Scientists Estimate 40% of Red Dwarfs Have A Rocky Planet 114
An anonymous reader writes with an excerpt from Science World Report: "Astronomers hunting for rocky planets with the right temperature to support life estimate there may be tens of billions of them in our galaxy alone. A European team said on Wednesday that about 40 percent of red dwarf stars — the most common type in the Milky Way — have a so-called 'super-Earth' planet orbiting in a habitable zone that would allow water to flow on the surface."
Drake equation (Score:4, Insightful)
We Are Not Alone (Score:5, Insightful)
We're eventually going to find out that not only we aren't alone, but we're pretty fucking insignificant and late to the party.
The answer to the question "if intelligent life is out there, where are they" will be "not here because we're boring and common". Like the unpopular kid who throws a party and wonders where all the cool kids are, we're in for an ego-bruising answer.
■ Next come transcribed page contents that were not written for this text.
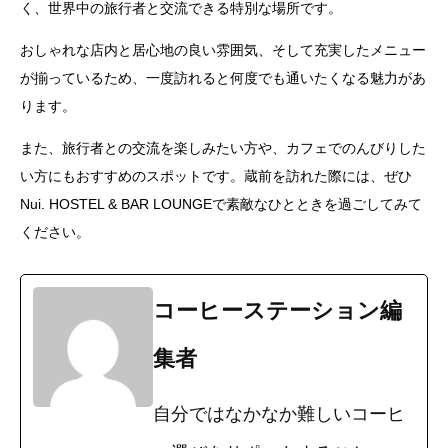
く、世界中の旅行者と交流できる特別な場所です。
おしゃれな店内と居心地の良い雰囲気、そして充実したメニュー
が揃っているため、一度訪れると何度でも通いたくなる魅力があ
ります。
また、旅行者との交流を楽しみたい方や、カフェでのんびりした
い方にもおすすめのスポットです。蔵前を訪れた際には、ぜひ
Nui. HOSTEL & BAR LOUNGEで素敵なひとときを過ごしてみて
ください。
コーヒーステーション編
集者
自分ではなかなか難しいコーヒ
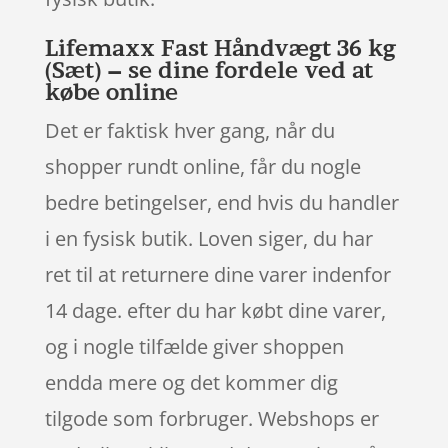
Lifemaxx Fast Håndvægt 36 kg
(Sæt) – se dine fordele ved at
købe online
Det er faktisk hver gang, når du
shopper rundt online, får du nogle
bedre betingelser, end hvis du handler
i en fysisk butik. Loven siger, du har
ret til at returnere dine varer indenfor
14 dage. efter du har købt dine varer,
og i nogle tilfælde giver shoppen
endda mere og det kommer dig
tilgode som forbruger. Webshops er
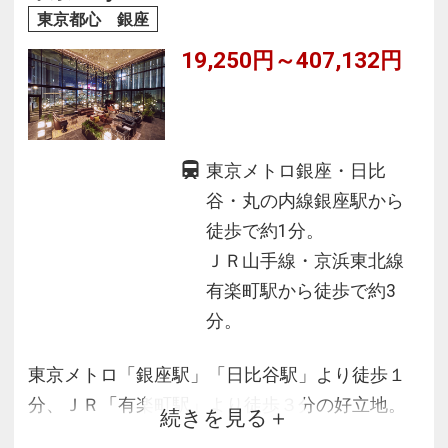
◆30店舗以上のショップ＆レストランが入る
東京都心 銀座
『丸の内オアゾ』の7～17Fに位置
19,250円～407,132円
東京メトロ銀座・日比
谷・丸の内線銀座駅から
徒歩で約1分。
ＪＲ山手線・京浜東北線
有楽町駅から徒歩で約3
分。
東京メトロ「銀座駅」「日比谷駅」より徒歩１
分、ＪＲ「有楽町駅」より徒歩３分の好立地。
続きを見る
皇居や日比谷公園など自然を感じるスポットや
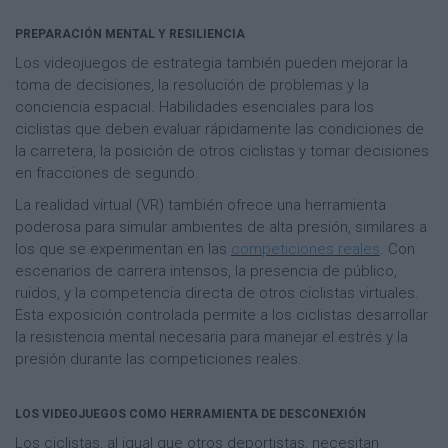
PREPARACIÓN MENTAL Y RESILIENCIA
Los videojuegos de estrategia también pueden mejorar la
toma de decisiones, la resolución de problemas y la
conciencia espacial. Habilidades esenciales para los
ciclistas que deben evaluar rápidamente las condiciones de
la carretera, la posición de otros ciclistas y tomar decisiones
en fracciones de segundo.
La realidad virtual (VR) también ofrece una herramienta
poderosa para simular ambientes de alta presión, similares a
los que se experimentan en las
competiciones reales
. Con
escenarios de carrera intensos, la presencia de público,
ruidos, y la competencia directa de otros ciclistas virtuales.
Esta exposición controlada permite a los ciclistas desarrollar
la resistencia mental necesaria para manejar el estrés y la
presión durante las competiciones reales.
LOS VIDEOJUEGOS COMO HERRAMIENTA DE DESCONEXIÓN
Los ciclistas, al igual que otros deportistas, necesitan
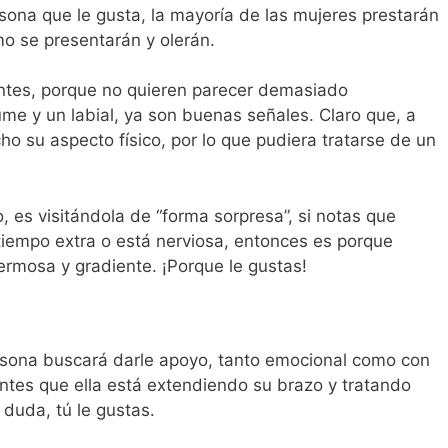
ona que le gusta, la mayoría de las mujeres prestarán
mo se presentarán y olerán.
ntes, porque no quieren parecer demasiado
e y un labial, ya son buenas señales. Claro que, a
o su aspecto físico, por lo que pudiera tratarse de un
, es visitándola de “forma sorpresa”, si notas que
 tiempo extra o está nerviosa, entonces es porque
ermosa y gradiente. ¡Porque le gustas!
rsona buscará darle apoyo, tanto emocional como con
entes que ella está extendiendo su brazo y tratando
 duda, tú le gustas.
On a side note, it is looking more and more like we can shave 3-4 terms off of Drake's Equation. R, f(p), n(e) and L are looking to be more and more equal to some big number.
Re:We Are Not Alone (Score:5, Insightful)
There have been explosions on this planet orders of magnitude greater than anything that man has ever produced... and some have even happened during the period while man was walking on this sphere. Yet mankind survived... while many thousands were wiped out in the region of devastation, mankind endured on a global scale... as of course did life itself.
The total nuclear yield of every bomb currently in existence is the equivalent of about 5000 megatons of TNT, which is over an order of magnitude less than the last eruption of the Yellowstone supervolcano, which occurred circa 74,000 BC. Homo sapiens evolved circa 500,000 BC, and modern man has been around since at least 100,000 BC, so there were definitely people on the planet at that time. In spite of the explosion, and its effects on global climate, mankind endured.
Heck, it's still barely a quarter the size of the Tambora volcano explosion, in Indonesia in 1815, and that wiped out fewer than 100,000 people.
Re:Not so fast (Score:5, Insightful)
The Drake Equation is still useless like that, we have no idea what half the probabilities are, and any one of those can be so exceptionally small that the other ones being near 1 won't matter.
The Drake Equation is useful as a tool for understanding which probabilities are unknown. That's all it was ever meant to be.